Arabic coffee, known in Arabic as qahwa (Arabic: قهوة), is a version of the brewed coffee of Coffea arabica beans. Most Arab countries throughout the Middle East have developed distinct methods for brewing and preparing coffee. Cardamom is an often-added spice, but it can alternatively be served plain or with sugar.

Arabic coffee is bitter and usually served without sugar. It is typically brewed in a dallah or cezve, and served in a small cup decorated with a pattern, known as a finjān. Culturally, Arabic coffee is served during family gatherings or when receiving guests, with its preparation reflecting local customs.

There are several different styles of brewing Arabic coffee, depending on regional traditions and personal preference. Unlike Turkish coffee, it is less standardized, with many variations in spices, brewing techniques, coffee pots, roast levels, and grind sizes.

Arabic coffee originated in Greater Yemen, beginning in the port city of Mokha in Yemen and eventually travelling to Mecca in Hejaz, Egypt, the Levant, and then, in the mid-16th century, to Turkey and from there to Europe where coffee eventually became popular as well. Arabic coffee is an Intangible Cultural Heritage of Arab states confirmed by UNESCO. Every year on March 3, Yemenis celebrate the "Yemeni Coffee Day," a national festival to encourage coffee cultivation.

The word "coffee" entered the English language in 1582 via the Dutch koffie, borrowed from the Ottoman Turkish kahve, in turn borrowed from the Arabic قَهْوَة (qahwa, “coffee, a brew”). The word qahwah may have originally referred to the drink's reputation as an appetite suppressant from the word qahiya (Arabic: قَهِيَ, romanizedqahiya, lit.'to lack hunger').

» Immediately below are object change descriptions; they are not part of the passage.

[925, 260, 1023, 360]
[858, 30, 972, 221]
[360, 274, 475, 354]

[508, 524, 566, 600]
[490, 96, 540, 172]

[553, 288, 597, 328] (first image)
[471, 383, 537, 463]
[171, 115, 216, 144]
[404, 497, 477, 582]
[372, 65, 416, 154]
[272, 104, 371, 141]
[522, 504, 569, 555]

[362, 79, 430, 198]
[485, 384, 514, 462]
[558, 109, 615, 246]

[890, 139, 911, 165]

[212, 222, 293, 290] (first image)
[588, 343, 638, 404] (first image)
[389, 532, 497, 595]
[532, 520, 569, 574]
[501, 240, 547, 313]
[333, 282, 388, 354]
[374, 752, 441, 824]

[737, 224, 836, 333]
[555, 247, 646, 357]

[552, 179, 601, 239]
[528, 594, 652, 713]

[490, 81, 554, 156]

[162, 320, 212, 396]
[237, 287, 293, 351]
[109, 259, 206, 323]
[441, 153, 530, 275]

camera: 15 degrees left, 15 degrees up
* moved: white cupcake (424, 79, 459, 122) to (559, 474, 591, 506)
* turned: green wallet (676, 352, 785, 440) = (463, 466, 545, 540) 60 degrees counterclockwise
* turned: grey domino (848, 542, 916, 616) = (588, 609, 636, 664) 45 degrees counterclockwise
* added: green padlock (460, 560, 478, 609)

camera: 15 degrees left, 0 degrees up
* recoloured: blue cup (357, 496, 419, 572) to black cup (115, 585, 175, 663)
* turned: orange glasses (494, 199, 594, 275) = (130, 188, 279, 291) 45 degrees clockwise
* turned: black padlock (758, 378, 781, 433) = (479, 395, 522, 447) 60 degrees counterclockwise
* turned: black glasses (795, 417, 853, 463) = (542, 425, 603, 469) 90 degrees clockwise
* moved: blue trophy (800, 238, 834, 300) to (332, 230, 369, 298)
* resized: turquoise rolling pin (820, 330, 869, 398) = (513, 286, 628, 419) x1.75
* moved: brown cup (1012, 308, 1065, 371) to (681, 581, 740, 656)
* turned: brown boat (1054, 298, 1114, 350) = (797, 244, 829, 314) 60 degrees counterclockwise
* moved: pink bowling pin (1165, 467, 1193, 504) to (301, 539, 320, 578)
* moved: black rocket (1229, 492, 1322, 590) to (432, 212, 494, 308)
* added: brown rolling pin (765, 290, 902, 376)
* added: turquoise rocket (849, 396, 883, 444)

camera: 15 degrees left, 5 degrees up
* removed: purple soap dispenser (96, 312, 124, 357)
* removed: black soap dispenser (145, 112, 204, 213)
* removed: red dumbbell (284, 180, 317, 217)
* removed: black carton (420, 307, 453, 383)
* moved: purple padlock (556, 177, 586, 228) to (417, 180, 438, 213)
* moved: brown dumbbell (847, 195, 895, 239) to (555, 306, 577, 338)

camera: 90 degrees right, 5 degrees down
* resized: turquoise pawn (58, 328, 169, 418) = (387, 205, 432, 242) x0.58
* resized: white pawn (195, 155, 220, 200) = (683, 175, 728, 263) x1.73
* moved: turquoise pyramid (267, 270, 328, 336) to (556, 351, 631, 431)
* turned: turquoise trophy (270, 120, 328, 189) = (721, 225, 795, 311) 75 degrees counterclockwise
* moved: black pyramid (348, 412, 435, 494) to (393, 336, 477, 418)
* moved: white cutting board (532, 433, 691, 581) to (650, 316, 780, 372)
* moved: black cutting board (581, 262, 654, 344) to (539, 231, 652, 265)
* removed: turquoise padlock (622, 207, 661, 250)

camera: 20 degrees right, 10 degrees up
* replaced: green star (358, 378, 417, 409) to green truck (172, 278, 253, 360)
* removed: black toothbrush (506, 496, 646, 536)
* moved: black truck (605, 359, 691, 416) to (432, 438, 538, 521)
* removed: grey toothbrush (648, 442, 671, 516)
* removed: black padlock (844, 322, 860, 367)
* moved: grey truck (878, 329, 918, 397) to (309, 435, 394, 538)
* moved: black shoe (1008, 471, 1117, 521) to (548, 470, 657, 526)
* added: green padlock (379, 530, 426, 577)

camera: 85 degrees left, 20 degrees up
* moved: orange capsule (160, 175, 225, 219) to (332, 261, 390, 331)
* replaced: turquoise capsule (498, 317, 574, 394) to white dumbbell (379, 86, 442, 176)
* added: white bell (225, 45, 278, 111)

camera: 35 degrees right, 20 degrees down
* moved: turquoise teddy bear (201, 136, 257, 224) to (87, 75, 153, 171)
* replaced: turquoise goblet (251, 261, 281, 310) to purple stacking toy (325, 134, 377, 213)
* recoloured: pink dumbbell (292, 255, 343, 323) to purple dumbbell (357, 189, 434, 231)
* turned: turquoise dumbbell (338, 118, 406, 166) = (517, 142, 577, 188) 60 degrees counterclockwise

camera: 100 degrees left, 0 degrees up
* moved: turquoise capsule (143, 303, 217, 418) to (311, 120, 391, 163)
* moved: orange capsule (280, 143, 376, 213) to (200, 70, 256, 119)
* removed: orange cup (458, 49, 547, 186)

The name qahwah is not used for the berry or plant (the products of the region), which are known in Arabic as bunn. Semitic had a root qhh "dark color", which became a natural designation for the beverage. According to this analysis, the feminine form qahwah (also meaning "dark in color, dull(ing), dry, sour") also had the meaning of wine, which was also often dark in color.

The earliest credible evidence of coffee drinking appears in the middle of the 15th century (but believed to be much earlier) from Yemen as coffee was in use in Yemen's Sufi monasteries. Sufis used it to keep themselves alert during their nighttime devotions. A translation of Al-Jaziri's manuscript traces the spread of coffee from Arabia Felix (the present day Yemen) northward to Mecca and Medina, and then to the larger cities of Cairo, Damascus, Baghdad, and Constantinople. In 1511, it was forbidden for its stimulating effect by conservative, orthodox imams at a theological court in Mecca. However, these bans were to be overturned in 1524 by an order of the Ottoman Turkish Sultan Suleiman I, with Grand Mufti Mehmet Ebussuud el-İmadi issuing a fatwa allowing the consumption of coffee. In Cairo, Egypt, a similar ban was instituted in 1532, and the coffeehouses and warehouses containing coffee beans were sacked.

Arabic coffee is made from lightly to heavily roasted Arabica beans (165 to 210 °C (329 to 410 °F)) mixed with cardamom, and sometimes flavored with cloves or saffron. It is a traditional beverage in Arab culture and is usually prepared at home or for special occasions. The beans are roasted, ground, brewed, and served in front of guests.

The coffee is boiled but not filtered, producing a strong, concentrated drink. It is generally unsweetened (qahwah saada), though sugar may be added during preparation or serving. To balance the bitterness, it is often accompanied by dates, dried or candied fruit, nuts, or other sweets.